=== Extracted records ===
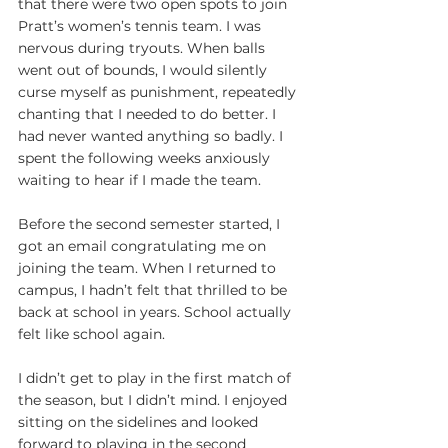
that there were two open spots to join 
Pratt’s women’s tennis team. I was 
nervous during tryouts. When balls 
went out of bounds, I would silently 
curse myself as punishment, repeatedly 
chanting that I needed to do better. I 
had never wanted anything so badly. I 
spent the following weeks anxiously 
waiting to hear if I made the team.
Before the second semester started, I 
got an email congratulating me on 
joining the team. When I returned to 
campus, I hadn’t felt that thrilled to be 
back at school in years. School actually 
felt like school again.
I didn’t get to play in the first match of 
the season, but I didn’t mind. I enjoyed 
sitting on the sidelines and looked 
forward to playing in the second 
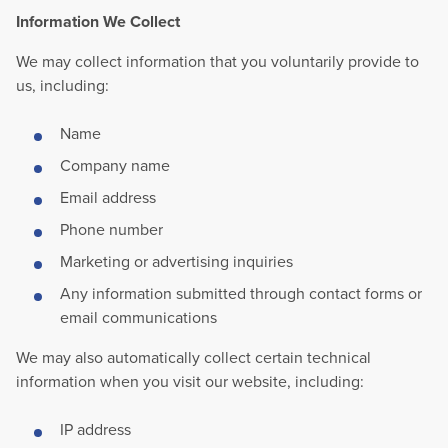
Information We Collect
We may collect information that you voluntarily provide to
us, including:
Name
Company name
Email address
Phone number
Marketing or advertising inquiries
Any information submitted through contact forms or
email communications
We may also automatically collect certain technical
information when you visit our website, including:
IP address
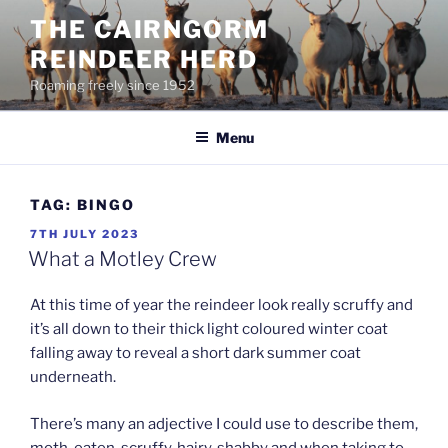
Skip
THE CAIRNGORM
to
REINDEER HERD
content
Roaming freely since 1952
Menu
TAG:
BINGO
POSTED
7TH JULY 2023
ON
What a Motley Crew
At this time of year the reindeer look really scruffy and
it’s all down to their thick light coloured winter coat
falling away to reveal a short dark summer coat
underneath.
There’s many an adjective I could use to describe them,
moth-eaten, scruffy, hairy, shabby and when taking to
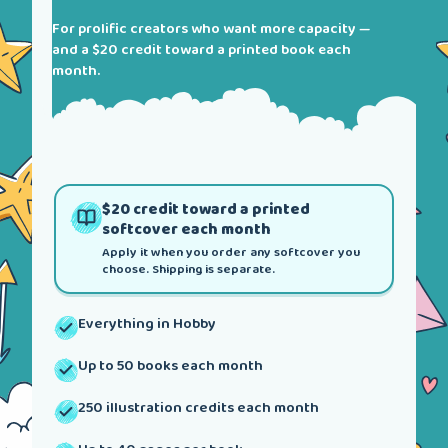
For prolific creators who want more capacity —
and a $20 credit toward a printed book each
month.
$20 credit toward a printed
softcover each month
Apply it when you order any softcover you
choose. Shipping is separate.
Everything in Hobby
Up to 50 books each month
250 illustration credits each month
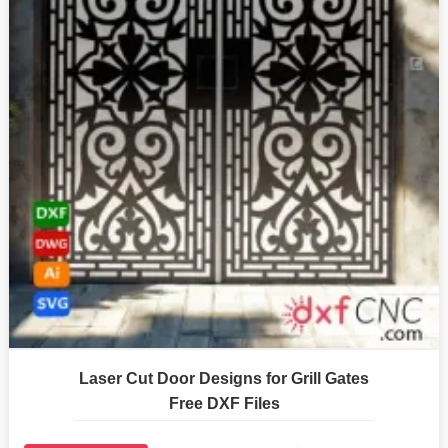
Laser Cut Door Designs for Grill Gates
Free DXF Files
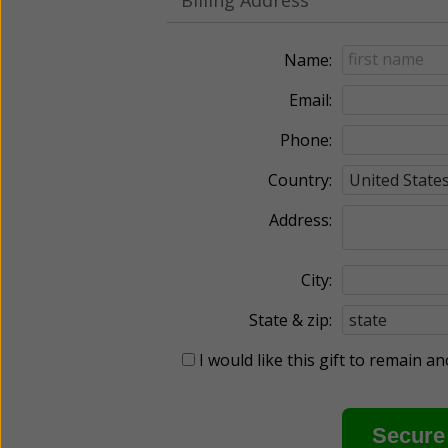
Name:
Email:
Phone:
Country:
Address:
City:
State & zip:
I would like this gift to remain 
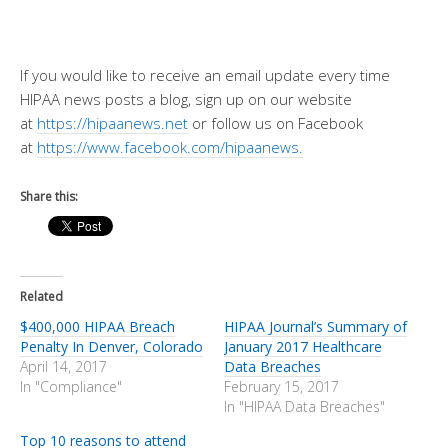
If you would like to receive an email update every time
HIPAA news posts a blog, sign up on our website
at
https://hipaanews.net
or follow us on Facebook
at
https://www.facebook.com/hipaanews.
Share this:
Related
$400,000 HIPAA Breach
HIPAA Journal’s Summary of
Penalty In Denver, Colorado
January 2017 Healthcare
April 14, 2017
Data Breaches
In "Compliance"
February 15, 2017
In "HIPAA Data Breaches"
Top 10 reasons to attend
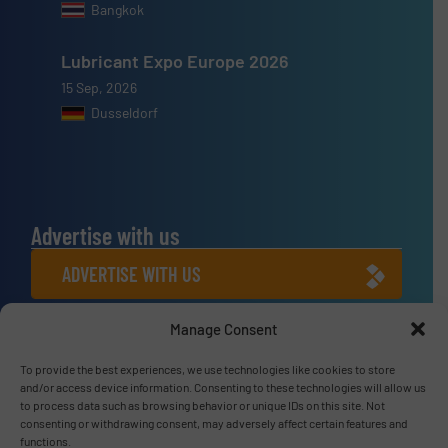
Bangkok
Lubricant Expo Europe 2026
15 Sep, 2026
Dusseldorf
Advertise with us
ADVERTISE WITH US
Manage Consent
Connect with us
LINKEDIN
To provide the best experiences, we use technologies like cookies to store
and/or access device information. Consenting to these technologies will allow us
to process data such as browsing behavior or unique IDs on this site. Not
SUBSCRIBE NOW
consenting or withdrawing consent, may adversely affect certain features and
functions.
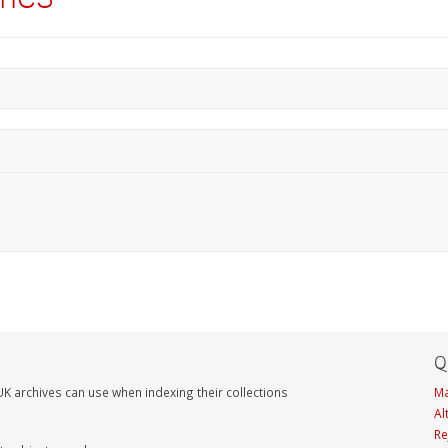
Q
K archives can use when indexing their collections
Ma
Al
Re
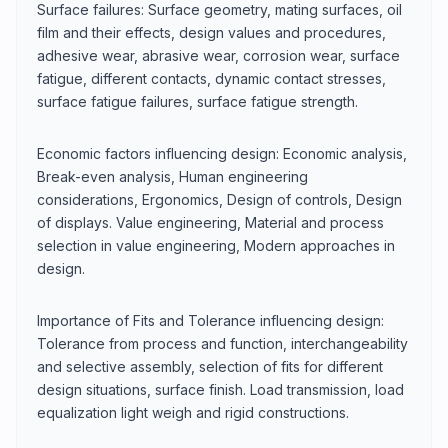
Surface failures: Surface geometry, mating surfaces, oil
film and their effects, design values and procedures,
adhesive wear, abrasive wear, corrosion wear, surface
fatigue, different contacts, dynamic contact stresses,
surface fatigue failures, surface fatigue strength.
Economic factors influencing design: Economic analysis,
Break-even analysis, Human engineering
considerations, Ergonomics, Design of controls, Design
of displays. Value engineering, Material and process
selection in value engineering, Modern approaches in
design.
Importance of Fits and Tolerance influencing design:
Tolerance from process and function, interchangeability
and selective assembly, selection of fits for different
design situations, surface finish. Load transmission, load
equalization light weigh and rigid constructions.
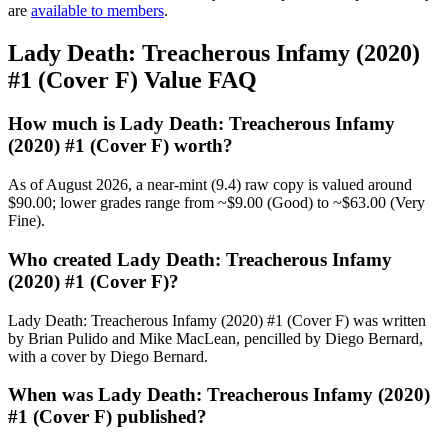
are
available to members
.
Lady Death: Treacherous Infamy (2020)
#1 (Cover F) Value FAQ
How much is Lady Death: Treacherous Infamy
(2020) #1 (Cover F) worth?
As of August 2026, a near-mint (9.4) raw copy is valued around
$90.00; lower grades range from ~$9.00 (Good) to ~$63.00 (Very
Fine).
Who created Lady Death: Treacherous Infamy
(2020) #1 (Cover F)?
Lady Death: Treacherous Infamy (2020) #1 (Cover F) was written
by Brian Pulido and Mike MacLean, pencilled by Diego Bernard,
with a cover by Diego Bernard.
When was Lady Death: Treacherous Infamy (2020)
#1 (Cover F) published?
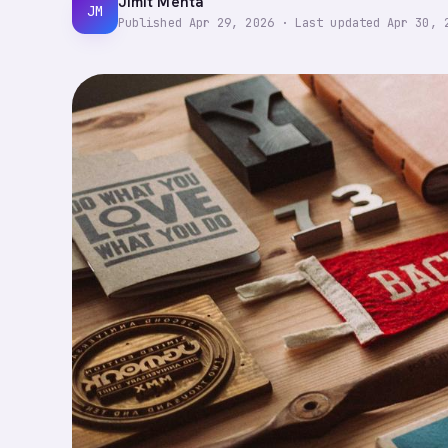
Jimit Mehta
JM
Published
Apr 29, 2026
·
Last updated
Apr 30, 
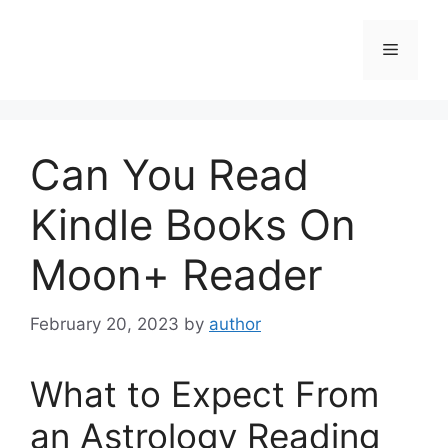
Skip
to
Menu
content
Can You Read
Kindle Books On
Moon+ Reader
February 20, 2023
by
author
What to Expect From
an Astrology Reading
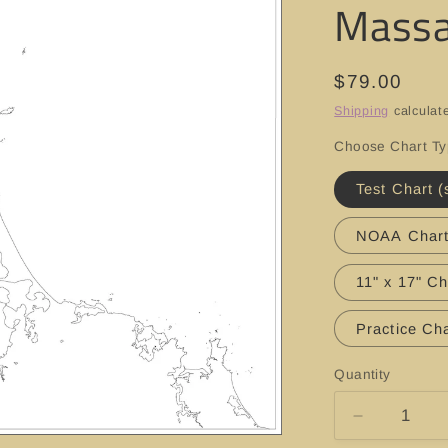
Massa
Regular
$79.00
price
Shipping
calculat
Choose Chart T
Test Chart (
NOAA Char
11" x 17" Ch
Practice Cha
Quantity
Decrease
quantity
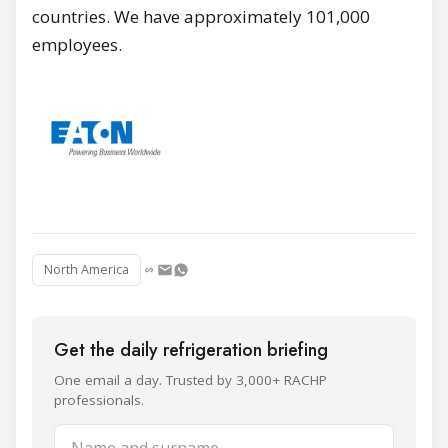
countries. We have approximately 101,000
employees.
North America
Get the daily refrigeration briefing
One email a day. Trusted by 3,000+ RACHP
professionals.
Name and surname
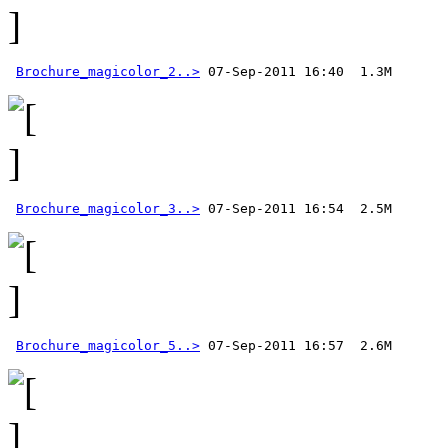
Brochure_magicolor_2..>
Brochure_magicolor_3..>
Brochure_magicolor_5..>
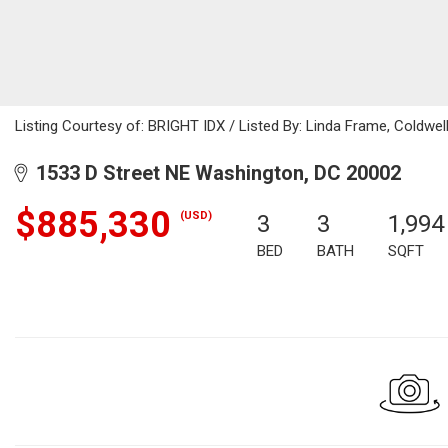
Listing Courtesy of: BRIGHT IDX / Listed By: Linda Frame, Coldwell
1533 D Street NE Washington, DC 20002
$885,330
(USD)
3
3
1,994
BED
BATH
SQFT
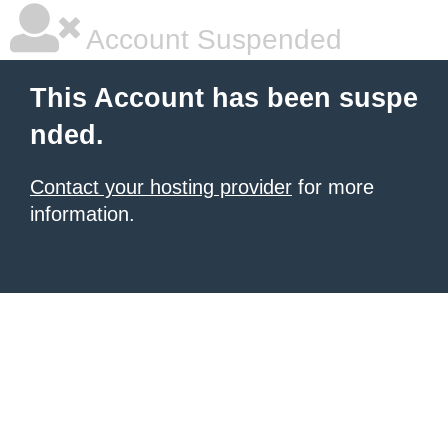
Account Suspended
This Account has been suspe
nded.
Contact your hosting provider
for more
information.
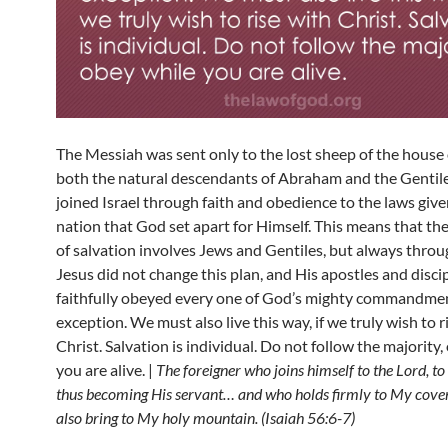
The Messiah was sent only to the lost sheep of the house o
both the natural descendants of Abraham and the Gentil
joined Israel through faith and obedience to the laws give
nation that God set apart for Himself. This means that the
of salvation involves Jews and Gentiles, but always throug
Jesus did not change this plan, and His apostles and disci
faithfully obeyed every one of God’s mighty commandme
exception. We must also live this way, if we truly wish to r
Christ. Salvation is individual. Do not follow the majority
you are alive. |
The foreigner who joins himself to the Lord, to
thus becoming His servant… and who holds firmly to My covena
also bring to My holy mountain. (Isaiah 56:6-7)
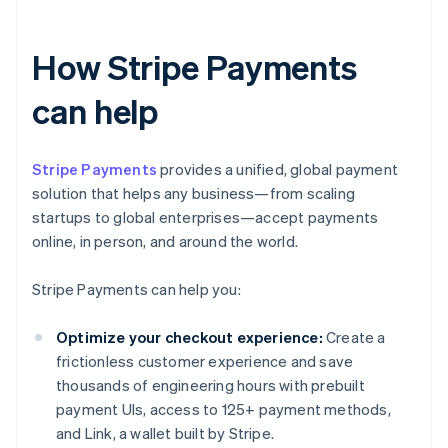
How Stripe Payments
can help
Stripe Payments
provides a unified, global payment
solution that helps any business—from scaling
startups to global enterprises—accept payments
online, in person, and around the world.
Stripe Payments can help you:
Optimize your checkout experience:
Create a
frictionless customer experience and save
thousands of engineering hours with prebuilt
payment UIs, access to 125+ payment methods,
and Link, a wallet built by Stripe.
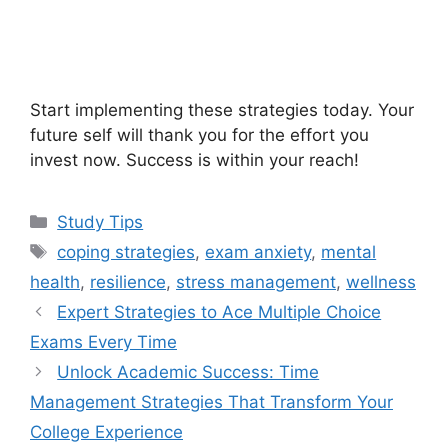
Start implementing these strategies today. Your
future self will thank you for the effort you
invest now. Success is within your reach!
Categories
Study Tips
Tags
coping strategies
,
exam anxiety
,
mental
health
,
resilience
,
stress management
,
wellness
Expert Strategies to Ace Multiple Choice
Exams Every Time
Unlock Academic Success: Time
Management Strategies That Transform Your
College Experience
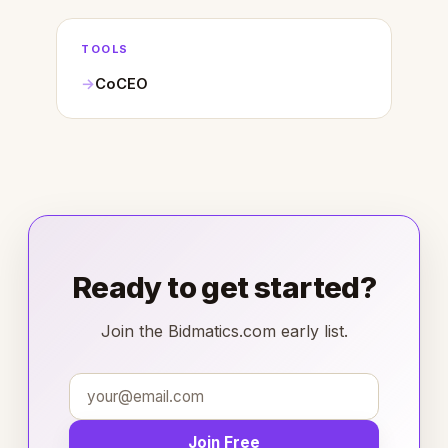
TOOLS
CoCEO
Ready to get started?
Join the Bidmatics.com early list.
Join Free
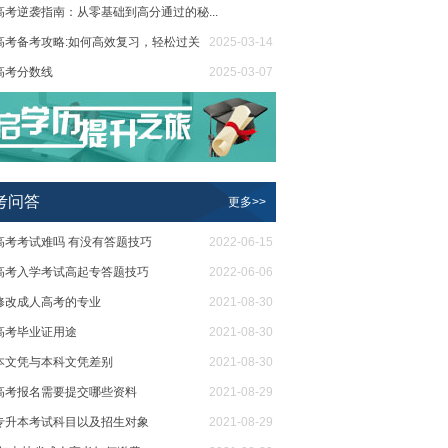
高考逆袭指南：从零基础到高分通过的秘...
高考备考攻略:如何高效复习，轻松过关
2025-03-20
2025-03-14
高考分数线
2025-03-07
省2024年成人高考录取工作时间安排
2025-02-18
考问答
更多>>
高考考试难吗 有没有答题技巧
2022-06-15
高考入学考试高起专答题技巧
2022-06-06
修改成人高考的专业
2021-08-30
高考毕业证用途
2021-08-30
本文凭与本科文凭差别
2021-08-30
高考报名需要提交哪些资料
2021-08-29
专升本考试科目以及招生对象
2021-08-29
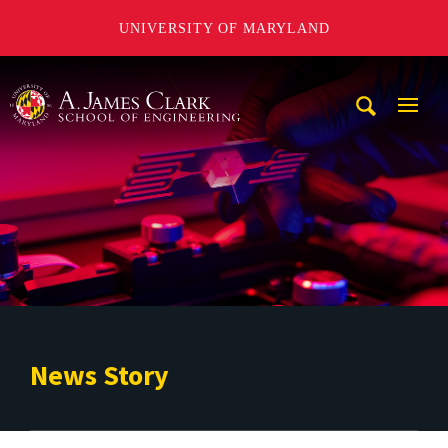
UNIVERSITY OF MARYLAND
A. James Clark School of Engineering
Mobi
Navig
Trigg
News Story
===
Exercise objective → Please print the records above word for word, leaving every image out.

Answer to this exercise →
that there were two open spots to join 
Pratt’s women’s tennis team. I was 
nervous during tryouts. When balls 
went out of bounds, I would silently 
curse myself as punishment, repeatedly 
chanting that I needed to do better. I 
had never wanted anything so badly. I 
spent the following weeks anxiously 
waiting to hear if I made the team.
Before the second semester started, I 
got an email congratulating me on 
joining the team. When I returned to 
campus, I hadn’t felt that thrilled to be 
back at school in years. School actually 
felt like school again.
I didn’t get to play in the first match of 
the season, but I didn’t mind. I enjoyed 
sitting on the sidelines and looked 
forward to playing in the second 
Information We Collect
We may collect information that you voluntarily provide to
us, including:
Name
Company name
Email address
Phone number
Marketing or advertising inquiries
Any information submitted through contact forms or
email communications
We may also automatically collect certain technical
information when you visit our website, including:
IP address
Skip
THE CAIRNGORM
to
REINDEER HERD
content
Roaming freely since 1952
Menu
TAG:
BINGO
POSTED
7TH JULY 2023
ON
What a Motley Crew
At this time of year the reindeer look really scruffy and
it’s all down to their thick light coloured winter coat
falling away to reveal a short dark summer coat
underneath.
There’s many an adjective I could use to describe them,
moth-eaten, scruffy, hairy, shabby and when taking to
For prolific creators who want more capacity —
and a $20 credit toward a printed book each
month.
$20 credit toward a printed
softcover each month
Apply it when you order any softcover you
choose. Shipping is separate.
Everything in Hobby
Up to 50 books each month
250 illustration credits each month
Laser Cut Door Designs for Grill Gates
Free DXF Files
Name:
Email:
Phone:
Country:
Address:
City:
State & zip:
I would like this gift to remain 
If you would like to receive an email update every time
HIPAA news posts a blog, sign up on our website
at
https://hipaanews.net
or follow us on Facebook
at
https://www.facebook.com/hipaanews.
Share this:
Related
$400,000 HIPAA Breach
HIPAA Journal’s Summary of
Penalty In Denver, Colorado
January 2017 Healthcare
April 14, 2017
Data Breaches
In "Compliance"
February 15, 2017
In "HIPAA Data Breaches"
Top 10 reasons to attend
Bangkok
Lubricant Expo Europe 2026
15 Sep, 2026
Dusseldorf
Advertise with us
ADVERTISE WITH US
Manage Consent
Connect with us
LINKEDIN
To provide the best experiences, we use technologies like cookies to store
and/or access device information. Consenting to these technologies will allow us
to process data such as browsing behavior or unique IDs on this site. Not
SUBSCRIBE NOW
consenting or withdrawing consent, may adversely affect certain features and
functions.
Q
K archives can use when indexing their collections
Ma
Al
Re
Surface failures: Surface geometry, mating surfaces, oil
film and their effects, design values and procedures,
adhesive wear, abrasive wear, corrosion wear, surface
fatigue, different contacts, dynamic contact stresses,
surface fatigue failures, surface fatigue strength.
Economic factors influencing design: Economic analysis,
Break-even analysis, Human engineering
considerations, Ergonomics, Design of controls, Design
of displays. Value engineering, Material and process
selection in value engineering, Modern approaches in
design.
Importance of Fits and Tolerance influencing design:
Tolerance from process and function, interchangeability
and selective assembly, selection of fits for different
design situations, surface finish. Load transmission, load
equalization light weigh and rigid constructions.
are
available to members
.
Lady Death: Treacherous Infamy (2020)
#1 (Cover F) Value FAQ
How much is Lady Death: Treacherous Infamy
(2020) #1 (Cover F) worth?
As of August 2026, a near-mint (9.4) raw copy is valued around
$90.00; lower grades range from ~$9.00 (Good) to ~$63.00 (Very
Fine).
Who created Lady Death: Treacherous Infamy
(2020) #1 (Cover F)?
Lady Death: Treacherous Infamy (2020) #1 (Cover F) was written
by Brian Pulido and Mike MacLean, pencilled by Diego Bernard,
with a cover by Diego Bernard.
When was Lady Death: Treacherous Infamy (2020)
#1 (Cover F) published?
Jimit Mehta
JM
Published
Apr 29, 2026
·
Last updated
Apr 30, 
Skip
to
Menu
content
Can You Read
Kindle Books On
Moon+ Reader
February 20, 2023
by
author
What to Expect From
an Astrology Reading
Massa
Regular
$79.00
price
Shipping
calculat
Choose Chart T
Test Chart (
NOAA Char
11" x 17" Ch
Practice Cha
Quantity
Decrease
quantity
countries. We have approximately 101,000
employees.
North America
Get the daily refrigeration briefing
One email a day. Trusted by 3,000+ RACHP
professionals.
Name and surname
Brochure_magicolor_2..>
Brochure_magicolor_3..>
Brochure_magicolor_5..>
Listing Courtesy of: BRIGHT IDX / Listed By: Linda Frame, Coldwell
1533 D Street NE Washington, DC 20002
$885,330
(USD)
3
3
1,994
BED
BATH
SQFT
Account Suspended
This Account has been suspe
nded.
Contact your hosting provider
for more
information.
The Messiah was sent only to the lost sheep of the house o
both the natural descendants of Abraham and the Gentil
joined Israel through faith and obedience to the laws give
nation that God set apart for Himself. This means that the
of salvation involves Jews and Gentiles, but always throug
Jesus did not change this plan, and His apostles and disci
faithfully obeyed every one of God’s mighty commandme
exception. We must also live this way, if we truly wish to r
Christ. Salvation is individual. Do not follow the majority
you are alive. |
The foreigner who joins himself to the Lord, to
thus becoming His servant… and who holds firmly to My covena
also bring to My holy mountain. (Isaiah 56:6-7)
How Stripe Payments
can help
Stripe Payments
provides a unified, global payment
solution that helps any business—from scaling
startups to global enterprises—accept payments
online, in person, and around the world.
Stripe Payments can help you:
Optimize your checkout experience:
Create a
frictionless customer experience and save
thousands of engineering hours with prebuilt
payment UIs, access to 125+ payment methods,
and Link, a wallet built by Stripe.
Start implementing these strategies today. Your
future self will thank you for the effort you
invest now. Success is within your reach!
Categories
Study Tips
Tags
coping strategies
,
exam anxiety
,
mental
health
,
resilience
,
stress management
,
wellness
Expert Strategies to Ace Multiple Choice
Exams Every Time
Unlock Academic Success: Time
Management Strategies That Transform Your
College Experience
TOOLS
CoCEO
Ready to get started?
Join the Bidmatics.com early list.
Join Free
高考逆袭指南：从零基础到高分通过的秘...
高考备考攻略:如何高效复习，轻松过关
2025-03-20
2025-03-14
高考分数线
2025-03-07
省2024年成人高考录取工作时间安排
2025-02-18
考问答
更多>>
高考考试难吗 有没有答题技巧
2022-06-15
高考入学考试高起专答题技巧
2022-06-06
修改成人高考的专业
2021-08-30
高考毕业证用途
2021-08-30
本文凭与本科文凭差别
2021-08-30
高考报名需要提交哪些资料
2021-08-29
专升本考试科目以及招生对象
2021-08-29
UNIVERSITY OF MARYLAND
A. James Clark School of Engineering
Mobi
Navig
Trigg
News Story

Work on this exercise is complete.